There is one aspect of the Proposed Rule that ACORE respectfully submits the Department should clarify. In the definition of “Southeast Asian-Completed Cells and Modules,” the Proposed Rule provides for duty free treatment of cells (whether or not assembled into modules) completed in Cambodia, Malaysia, Thailand, or Vietnam using “parts and components manufactured in the People’s Republic of China, and subsequently exported from Cambodia, Malaysia, Thailand or Vietnam to the United States.” 8 ACORE is concerned that in the context of the Proposed Rule this definition might be misconstrued to erroneously provide that duty free treatment is inapplicable to such cells (or modules containing them) if they are shipped to the United States through an intermediary country, because they would not be “exported from” one of the Southeast Asian countries “to the United States.”9

Additionally, this definition could also be misconstrued to provide that duty free treatment is inapplicable to modules assembled in a third country containing the cells at issue completed in
Cambodia, Malaysia, Thailand or Vietnam. The goal of the Presidential Declaration and the Proposed Rule is to provide duty free treatment for solar cells from Cambodia, Malaysia, Thailand, or Vietnam until the end of the emergency period — regardless of whether the cells are shipped through, or incorporated into modules in an intermediary country before they are imported into the United States.

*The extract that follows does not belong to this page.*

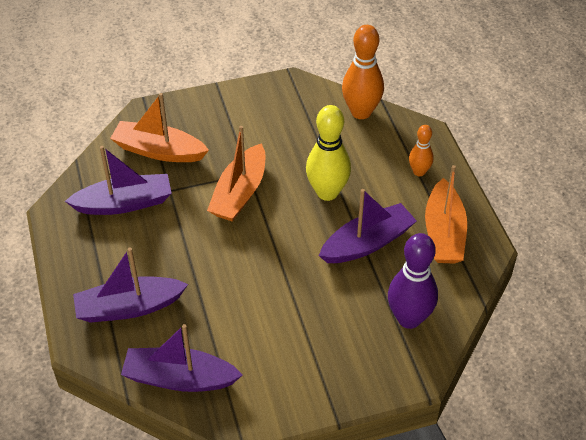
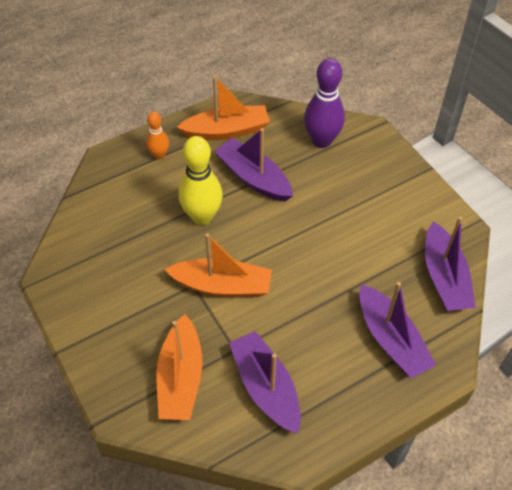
camera: 105 degrees left, 5 degrees up
(361, 112) = (87, 209): orange bowling pin -> none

Because of these potential ambiguities in the identified definition, ACORE respectfully urges the Department to clarify in the final rule that that the definition of “Southeast AsianCompleted Cells and Modules” covers the relevant cells exported from the Southeast Asian counties even if shipped through, or assembled into modules in an intermediary country.

ACORE thanks the Department for this opportunity to comment on the Proposed Rule, and for its efforts to eliminate the threat of new AD/CVD duties on impacted solar cells and modules until the end of the emergency period.